College Counseling For Connecticut Parents: A Perspective Related to Mental Health

By College Counseling

Of all my identities, father of three (and husband) are the most important ones.  Like most parents, I feel more stressed in relation to my children’s well being than my own.  Despite my decades providing college counseling, I, too, felt stress (and feel stress with my youngest) in relation to the college process.

The college process is horribly stressful to most parents and most students, particularly in affluent communities like the Connecticut suburbs. Taking the SATs/ACTs, writing college essays and applications, worrying about rejections and… the big elephant in the room…your baby is moving away. Terrible stuff.

Nonetheless, if this is your family’s biggest challenge, then consider yourself beyond lucky.

I read enough history and anthropology to bore anyone.  But it does help provide perspective.

Things Have Turned Out Well

Congratulations and good fortune are in order.  Your child did well enough in school, was sufficiently motivated, has good character and so forth to be college bound. There are countless families that we’ve counseled in the last few years who are wondering if it makes sense to send their child to college because of poor grades, work habits, and character. And, yes, if we look around the world and throughout history, we are lucky if the biggest problem we face for our children is getting through the college process.

College Is Great

Ok… college has not been great during Covid.   This is a big problem for many reasons.  But the largest might be that it doesn’t feel that you’ll be sending them to something great.  But let’s hope the pandemic will be behind us in the fall of 2022.

If that’s the case, you are sending your child to the young adult version of Disney World.
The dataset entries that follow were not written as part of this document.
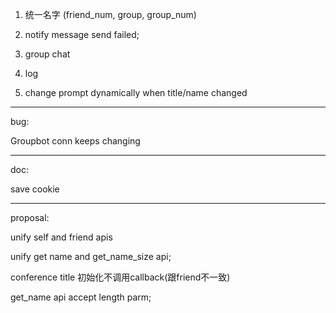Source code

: 1. 统一名字 (friend_num, group, group_num)

2. notify message send failed;

5. group chat

7. log

9. change prompt dynamically when title/name changed

--------------------
bug:

Groupbot conn keeps changing

------------------
doc:

save cookie



---------------

proposal:

unify self and friend apis

unify get name and get_name_size api;

conference title 初始化不调用callback(跟friend不一致)

get_name api accept length parm;
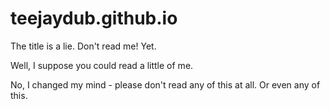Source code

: # teejaydub.github.io
The title is a lie. Don't read me! Yet.

Well, I suppose you could read a little of me.

No, I changed my mind - please don't read any of this at all.
Or even any of this.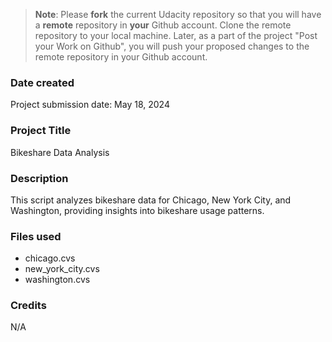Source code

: >**Note**: Please **fork** the current Udacity repository so that you will have a **remote** repository in **your** Github account. Clone the remote repository to your local machine. Later, as a part of the project "Post your Work on Github", you will push your proposed changes to the remote repository in your Github account.

### Date created
Project submission date: May 18, 2024

### Project Title
Bikeshare Data Analysis

### Description
This script analyzes bikeshare data for Chicago, New York City, and Washington, providing insights into bikeshare usage patterns.

### Files used
- chicago.cvs
- new_york_city.cvs
- washington.cvs

### Credits
N/A

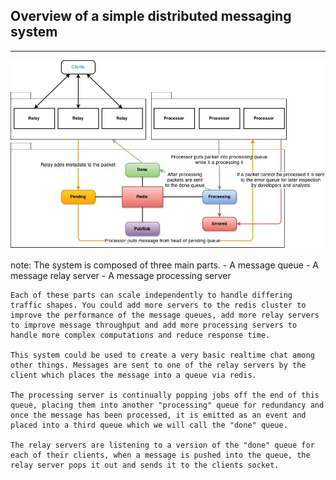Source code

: ##  Overview of a simple distributed messaging system

-------------

![Simple Distributed System](images/simple-distributed-system.jpg)

note:
    The system is composed of three main parts.
    - A message queue
    - A message relay server
    - A message processing server

    Each of these parts can scale independently to handle differing traffic shapes. You could add more servers to the redis cluster to improve the performance of the message queues, add more relay servers to improve message throughput and add more processing servers to handle more complex computations and reduce response time.

    This system could be used to create a very basic realtime chat among other things. Messages are sent to one of the relay servers by the client which places the message into a queue via redis.

    The processing server is continually popping jobs off the end of this queue, placing them into another "processing" queue for redundancy and once the message has been processed, it is emitted as an event and placed into a third queue which we will call the "done" queue.

    The relay servers are listening to a version of the "done" queue for each of their clients, when a message is pushed into the queue, the relay server pops it out and sends it to the clients socket.
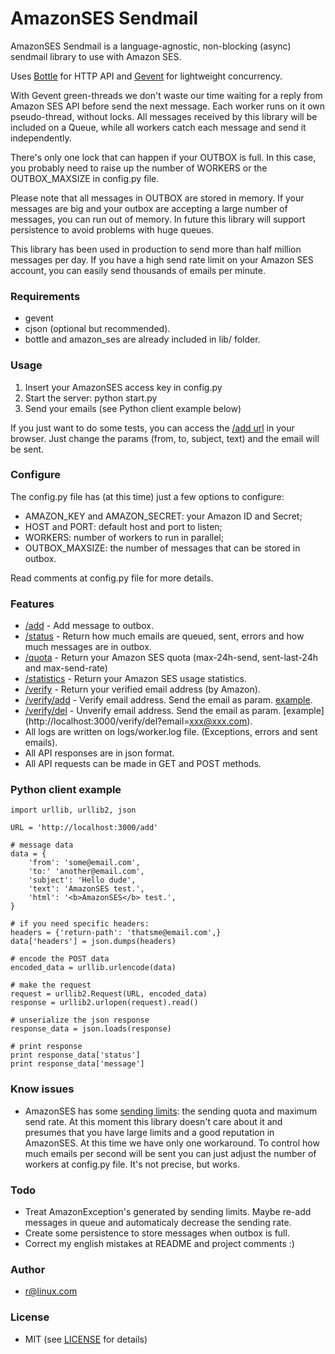 # AmazonSES Sendmail

AmazonSES Sendmail is a language-agnostic, non-blocking (async) sendmail library to use with Amazon SES.

Uses [Bottle](http://bottlepy.org) for HTTP API and [Gevent](http://www.gevent.org/) for lightweight concurrency.

With Gevent green-threads we don't waste our time waiting for a reply from Amazon SES API before send the next message. Each worker runs on it own pseudo-thread, without locks. All messages received by this library will be included on a Queue, while all workers catch each message and send it independently.

There's only one lock that can happen if your OUTBOX is full. In this case, you probably need to raise up the number of WORKERS or the OUTBOX_MAXSIZE in config.py file.

Please note that all messages in OUTBOX are stored in memory. If your messages are big and your outbox are accepting a large number of messages, you can run out of memory. In future this library will support persistence to avoid problems with huge queues.

This library has been used in production to send more than half million messages per day. If you have a high send rate limit on your Amazon SES account, you can easily send thousands of emails per minute.


### Requirements

* gevent
* cjson (optional but recommended).
* bottle and amazon_ses are already included in lib/ folder.


### Usage

1. Insert your AmazonSES access key in config.py
2. Start the server:  python start.py
3. Send your emails (see Python client example below)

If you just want to do some tests, you can access the [/add url](http://localhost:3000/add/?from=your@email.com&to=another@email.com&subject=subject&text=message+text
) in your browser. Just change the params (from, to, subject, text) and the email will be sent.


### Configure

The config.py file has (at this time) just a few options to configure:

* AMAZON_KEY and AMAZON_SECRET: your Amazon ID and Secret;
* HOST and PORT: default host and port to listen;
* WORKERS: number of workers to run in parallel;
* OUTBOX_MAXSIZE: the number of messages that can be stored in outbox.

Read comments at config.py file for more details.


### Features

* [/add](http://localhost:3000/add) - Add message to outbox.
* [/status](http://localhost:3000/status) - Return how much emails are queued, sent, errors and how much messages are in outbox.
* [/quota](http://localhost:3000/quota) - Return your Amazon SES quota (max-24h-send, sent-last-24h and max-send-rate)
* [/statistics](http://localhost:3000/statistics) - Return your Amazon SES usage statistics.
* [/verify](http://localhost:3000/verify) - Return your verified email address (by Amazon).
* [/verify/add](http://localhost:3000/verify/add) - Verify email address. Send the email as param. [example](http://localhost:3000/verify/add?email=xxx@xxx.com).
* [/verify/del](http://localhost:3000/verify/del) - Unverify email address. Send the email as param. [example] (http://localhost:3000/verify/del?email=xxx@xxx.com).
* All logs are written on logs/worker.log file. (Exceptions, errors and sent emails).
* All API responses are in json format.
* All API requests can be made in GET and POST methods.


### Python client example

    import urllib, urllib2, json

    URL = 'http://localhost:3000/add'

    # message data
    data = {
        'from': 'some@email.com',
        'to:' 'another@email.com',
        'subject': 'Hello dude',
        'text': 'AmazonSES test.',
        'html': '<b>AmazonSES</b> test.',
    }

    # if you need specific headers:
    headers = {'return-path': 'thatsme@email.com',}
    data['headers'] = json.dumps(headers)

    # encode the POST data
    encoded_data = urllib.urlencode(data)

    # make the request
    request = urllib2.Request(URL, encoded_data)
    response = urllib2.urlopen(request).read()

    # unserialize the json response
    response_data = json.loads(response)

    # print response
    print response_data['status']
    print response_data['message']


### Know issues

* AmazonSES has some [sending limits](http://aws.amazon.com/ses/#details): the sending quota and maximum send rate. At this moment this library doesn't care about it and presumes that you have large limits and a good reputation in AmazonSES. At this time we have only one workaround. To control how much emails per second will be sent you can just adjust the number of workers at config.py file. It's not precise, but works.


### Todo

* Treat AmazonException's generated by sending limits. Maybe re-add messages in queue and automaticaly decrease the sending rate.
* Create some persistence to store messages when outbox is full.
* Correct my english mistakes at README and project comments :)


### Author

* r@linux.com


### License

* MIT (see [LICENSE](https://github.com/robss/AmazonSES-Sendmail/blob/master/LICENSE) for details)

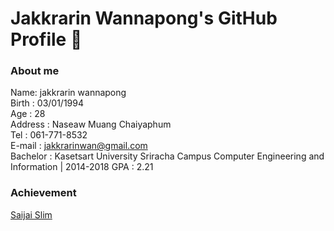 # Jakkrarin Wannapong's GitHub Profile 👋

### About me

Name: jakkrarin wannapong<br>
Birth  :  03/01/1994<br>
Age  :  28<br>
Address  :  Naseaw  Muang  Chaiyaphum<br>
Tel  :  061-771-8532<br>
E-mail : jakkrarinwan@gmail.com<br>
Bachelor : Kasetsart University Sriracha Campus
Computer Engineering and Information  |  2014-2018
GPA  :  2.21<br>

### Achievement

[Saijai Slim](https://apps.apple.com/th/app/saijai-slim/id1488721947?l=th&fbclid=IwAR2wVqnz_odzLR6I1-SYbVGAth42qkHyxnDJbWBSnF-16UDsyuy3kG757iE)
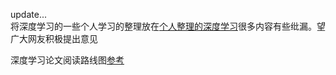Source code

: update...    
将深度学习的一些个人学习的整理放在[个人整理的深度学习](https://www.gitbook.com/book/peterchenyijie/deep_learning/details)很多内容有些纰漏。望广大网友积极提出意见


深度学习论文阅读路线图[参考](Deep_Learning_Papers_Reading_Roadmap.md)

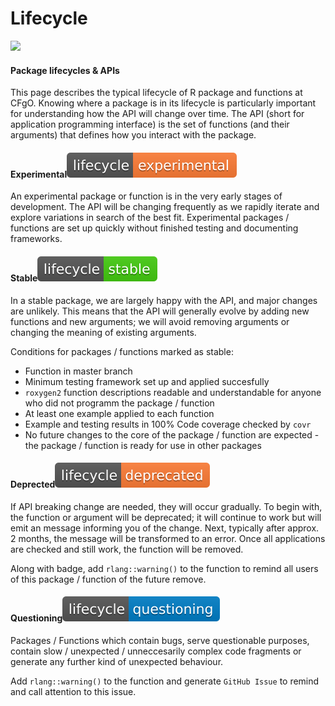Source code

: # Lifecycle

![](https://www.tidyverse.org/lifecycle/images/lifecycle.svg)

#### Package lifecycles & APIs <a id="api"></a>

This page describes the typical lifecycle of R package and functions at CFgO. Knowing where a package is in its lifecycle is particularly important for understanding how the API will change over time. The API \(short for application programming interface\) is the set of functions \(and their arguments\) that defines how you interact with the package.

#### Experimental![](.gitbook/assets/lifecycle-experimental.svg) <a id="experimental"></a>

An experimental package or function is in the very early stages of development. The API will be changing frequently as we rapidly iterate and explore variations in search of the best fit. Experimental packages / functions are set up quickly without finished testing and documenting frameworks.

#### Stable![](.gitbook/assets/lifecycle-stable.svg) <a id="stable"></a>

In a stable package, we are largely happy with the API, and major changes are unlikely. This means that the API will generally evolve by adding new functions and new arguments; we will avoid removing arguments or changing the meaning of existing arguments.

Conditions for packages / functions marked as stable:

* Function in master branch
* Minimum testing framework set up and applied succesfully
* `roxygen2` function descriptions readable and understandable for anyone who did not programm the package / function
* At least one example applied to each function
* Example and testing results in 100% Code coverage checked by `covr`
* No future changes to the core of the package / function are expected - the package / function is ready for use in other packages

#### Deprected![](.gitbook/assets/lifecycle-deprecated%20%282%29.svg) <a id="archived"></a>

If API breaking change are needed, they will occur gradually. To begin with, the function or argument will be deprecated; it will continue to work but will emit an message informing you of the change. Next, typically after approx. 2 months, the message will be transformed to an error. Once all applications are checked and still work, the function will be removed.

Along with badge, add `rlang::warning()` to the function to remind all users of this package / function of the future remove. 

#### Questioning![](.gitbook/assets/lifecycle-questioning.svg) <a id="questioning"></a>

Packages / Functions which contain bugs, serve questionable purposes, contain slow / unexpected / unneccesarily complex code fragments or generate any further kind of unexpected behaviour.

Add `rlang::warning()` to the function and generate `GitHub Issue` to remind and call attention to this issue.

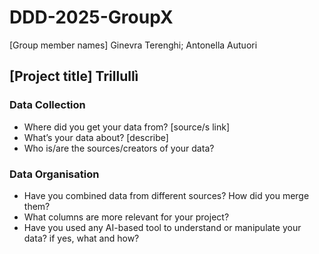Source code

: # DDD-2025-GroupX
[Group member names] Ginevra Terenghi; Antonella Autuori
## [Project title] Trillullì

### Data Collection
- Where did you get your data from? [source/s link]
- What’s your data about? [describe]
- Who is/are the sources/creators of your data?

### Data Organisation
- Have you combined data from different sources? How did you merge them?
- What columns are more relevant for your project?
- Have you used any AI-based tool to understand or manipulate your data? if yes, what and how?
Would you go back to college? Of course! Tremendous freedom. Limited real world responsibility. Great opportunities to learn, meet new people, have new experiences, all in a reasonably controlled environment (at least compared to moving to New York or Boston at 18).

Perspective

Considering all that affects  most families throughout the world, and all that did affect families in the past, we parents of college bound students are really lucky. Any family that has gone through a real challenge like a death in the family or a bitter divorce or extended financial problems knows real problems from contrived ones.

The college process is a problem of abundance. You are very lucky to have such a problem.